═══ EXCERPT PROVIDED ═══
Thread Dispatching¶
Nalix.SDK uses a lightweight IThreadDispatcher interface to bridge the gap between high-performance background networking threads and single-threaded application contexts like UI frameworks or game engines.
Dispatch Flow¶
sequenceDiagram
participant N as Network Thread
participant D as IThreadDispatcher
participant M as Main/UI Thread
Note over N: Packet Received
N->>D: Post(UpdateAction)
D->>M: BeginInvoke / Queue
Note over M: UpdateAction Executed
M->>M: Update UI / Scene
Source mapping¶
src/Nalix.SDK/IThreadDispatcher.cssrc/Nalix.SDK/InlineDispatcher.cs
Role and Design¶
Networking in Nalix is naturally asynchronous and runs on dedicated background threads. However, most UI frameworks (WPF, MAUI, WinForms) and game engines (Unity, Godot) restrict state changes to a specific "Main Thread".
═══ DATA RECORDS ═══
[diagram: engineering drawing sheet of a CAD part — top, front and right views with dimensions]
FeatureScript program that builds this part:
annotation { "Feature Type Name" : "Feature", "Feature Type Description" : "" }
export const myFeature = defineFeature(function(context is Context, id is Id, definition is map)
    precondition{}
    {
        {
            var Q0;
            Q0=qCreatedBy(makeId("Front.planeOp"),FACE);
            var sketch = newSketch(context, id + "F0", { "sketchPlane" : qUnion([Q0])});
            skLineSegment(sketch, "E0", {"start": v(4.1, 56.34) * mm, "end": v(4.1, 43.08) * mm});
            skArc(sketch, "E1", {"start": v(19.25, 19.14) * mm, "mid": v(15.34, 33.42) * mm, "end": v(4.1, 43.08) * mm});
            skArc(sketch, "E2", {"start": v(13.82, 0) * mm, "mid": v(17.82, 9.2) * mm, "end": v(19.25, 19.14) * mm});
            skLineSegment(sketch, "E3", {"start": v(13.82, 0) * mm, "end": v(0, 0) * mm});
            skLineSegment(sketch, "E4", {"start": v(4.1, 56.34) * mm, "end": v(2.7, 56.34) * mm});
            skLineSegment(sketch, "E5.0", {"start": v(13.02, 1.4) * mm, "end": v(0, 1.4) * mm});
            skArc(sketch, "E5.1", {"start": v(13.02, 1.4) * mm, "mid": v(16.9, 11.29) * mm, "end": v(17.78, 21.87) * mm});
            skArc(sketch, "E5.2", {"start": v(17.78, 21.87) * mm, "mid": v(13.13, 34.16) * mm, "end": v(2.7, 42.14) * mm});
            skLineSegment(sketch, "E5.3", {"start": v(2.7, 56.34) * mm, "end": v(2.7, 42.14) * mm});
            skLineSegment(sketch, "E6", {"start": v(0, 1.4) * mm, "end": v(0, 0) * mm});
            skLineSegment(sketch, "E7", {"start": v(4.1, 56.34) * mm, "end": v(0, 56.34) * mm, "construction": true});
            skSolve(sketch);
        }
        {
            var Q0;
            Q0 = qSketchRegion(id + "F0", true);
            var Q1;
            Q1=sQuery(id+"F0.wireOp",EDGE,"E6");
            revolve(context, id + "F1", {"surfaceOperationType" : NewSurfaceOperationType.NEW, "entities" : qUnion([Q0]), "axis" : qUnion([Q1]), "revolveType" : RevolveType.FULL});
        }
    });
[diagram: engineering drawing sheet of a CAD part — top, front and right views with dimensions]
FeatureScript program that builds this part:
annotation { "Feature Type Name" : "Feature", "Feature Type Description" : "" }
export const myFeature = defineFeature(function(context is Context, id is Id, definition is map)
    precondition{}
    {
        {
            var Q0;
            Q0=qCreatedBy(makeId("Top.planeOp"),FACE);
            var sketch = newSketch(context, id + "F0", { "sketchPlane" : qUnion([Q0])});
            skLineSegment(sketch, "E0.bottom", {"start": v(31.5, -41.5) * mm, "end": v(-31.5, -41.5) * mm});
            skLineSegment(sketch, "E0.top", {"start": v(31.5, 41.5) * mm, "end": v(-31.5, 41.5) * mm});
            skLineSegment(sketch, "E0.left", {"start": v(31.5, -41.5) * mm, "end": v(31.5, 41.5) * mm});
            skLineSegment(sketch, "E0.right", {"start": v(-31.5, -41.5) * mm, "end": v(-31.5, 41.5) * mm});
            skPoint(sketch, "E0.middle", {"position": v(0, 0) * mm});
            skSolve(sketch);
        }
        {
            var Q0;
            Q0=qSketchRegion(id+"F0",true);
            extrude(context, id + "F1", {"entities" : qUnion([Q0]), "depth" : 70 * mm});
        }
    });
═══
* EXERCISE INSTRUCTIONS
In the text on thread dispatching, which game engines are named as restricting state changes to a "Main Thread"? The data comes from a source unrelated to the text on thread dispatching.

* OUTPUT OF THE EXERCISE
Unity and Godot.